I have always found that a disturbing story, written from a child’s perspective, can be so much more moving and hard hitting than if it were written from an adult’s point of view. Books such as Niccolo Ammaniti’s I’m Not Scared and The Boy with the Striped Pyjamas by John Boyne are very cleverly written, using simple, child-like language and ideas to tell a tale where the horror is just below the surface, not mentioned, but always felt. Only a talented writer could pull off the subtle style where the evils of the book are unspoken but ever present.
György Dragomán, it turns out is one of those talented writers. His second novel about twelve year old Djata growing up under a communist dictatorship is poignant and alive with childish energy.
Djata’s father has been taken away and by some ‘colleagues’ for what he promised would only be a couple of weeks. The weeks stretch into months and eventually, Djata begins to realise that something much more sinister is going on.
Life is hard for Djata and his mother, with unexpected visits from the State Security and money struggles, but being a child, there are so many other important things to think about. Such as the war that is brewing between Djata’s friends and the ‘Other-Streeters’. He also has to keep out of trouble at school and football practice, because the teachers are not afraid to knock sense into troublemakers.

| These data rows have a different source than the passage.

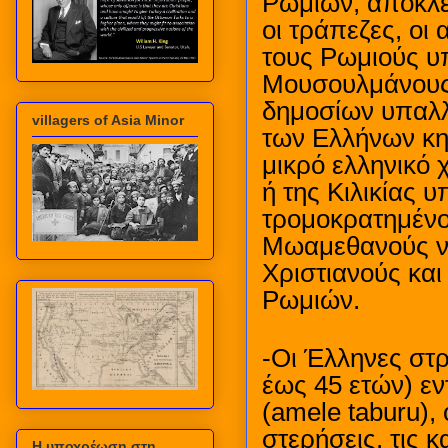
Ρωμιών, αποκλε
οι τράπεζες, ο
τους Ρωμιούς υ
Μουσουλμάνους
δημοσίων υπαλλ
villagers of Asia Minor
των Ελλήνων κη
μικρό ελληνικό 
ή της Κιλικίας 
τρομοκρατημένο
Μωαμεθανούς να
Χριστιανούς και
Ρωμιών.
-Οι Έλληνες στρ
έως 45 ετών) ε
(amele taburu),
στερήσεις, τις κ
Η υποχρέωση στη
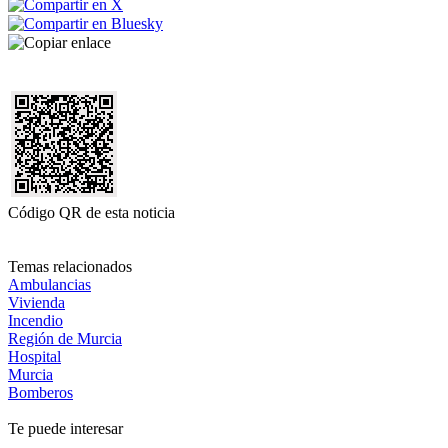
Código QR de esta noticia
Temas relacionados
Ambulancias
Vivienda
Incendio
Región de Murcia
Hospital
Murcia
Bomberos
Te puede interesar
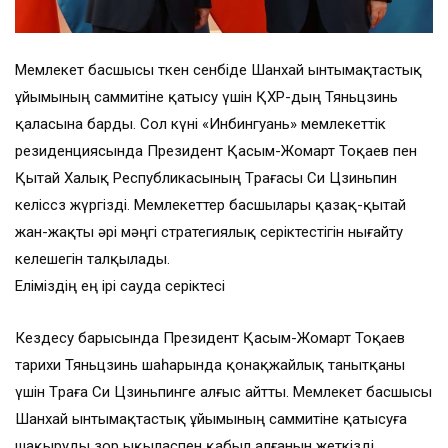
Мемлекет басшысы өткен сенбіде Шанхай ынтымақтастық
ұйымының саммитіне қатысу үшін ҚХР-дың Тяньцзинь
қаласына барды. Сол күні «Инбингуань» мемлекеттік
резиденциясында Президент Қасым-Жомарт Тоқаев пен
Қытай Халық Республикасының Төрағасы Си Цзиньпин
келіссөз жүргізді. Мемлекеттер басшылары қазақ-қытай
жан-жақты әрі мәңгі стратегиялық серіктестігін нығайту
келешегін талқылады.
Еліміздің ең ірі сауда серіктесі
Кездесу барысында Президент Қасым-Жомарт Тоқаев
тарихи Тяньцзинь шаһарында қонақжайлық танытқаны
үшін Төраға Си Цзиньпинге алғыс айтты. Мемлекет басшысы
Шанхай ынтымақтастық ұйымының саммитіне қатысуға
шақыруды зор ықыласпен қабыл алғанын жеткізді.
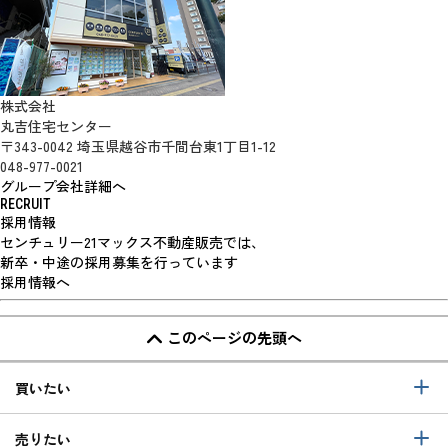
株式会社
丸吉住宅センター
〒343-0042 埼玉県越谷市千間台東1丁目1-12
048-977-0021
グループ会社詳細へ
RECRUIT
採用情報
センチュリー21マックス不動産販売では、
新卒・中途の採用募集を行っています
採用情報へ
このページの先頭へ
買いたい
売りたい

But try as he might, Djata seems to constantly be in the wrong place at the wrong time.
Djata’s character is full of boyish energy, kindness and mischievousness – a very realistic portrayal of a child of his age. He is loving towards his mother, rising early to pick her favourite flowers, and always trying to please her in small ways. His innocence and naivety are touching and an uncomfortable reminder to me of my own childhood.
The White King is a book about a normal boy in an extreme and harsh reality filled with brutal teachers, an unforgiving country and confusing emotions. It is distressing, poignant and you have no idea where it will end up.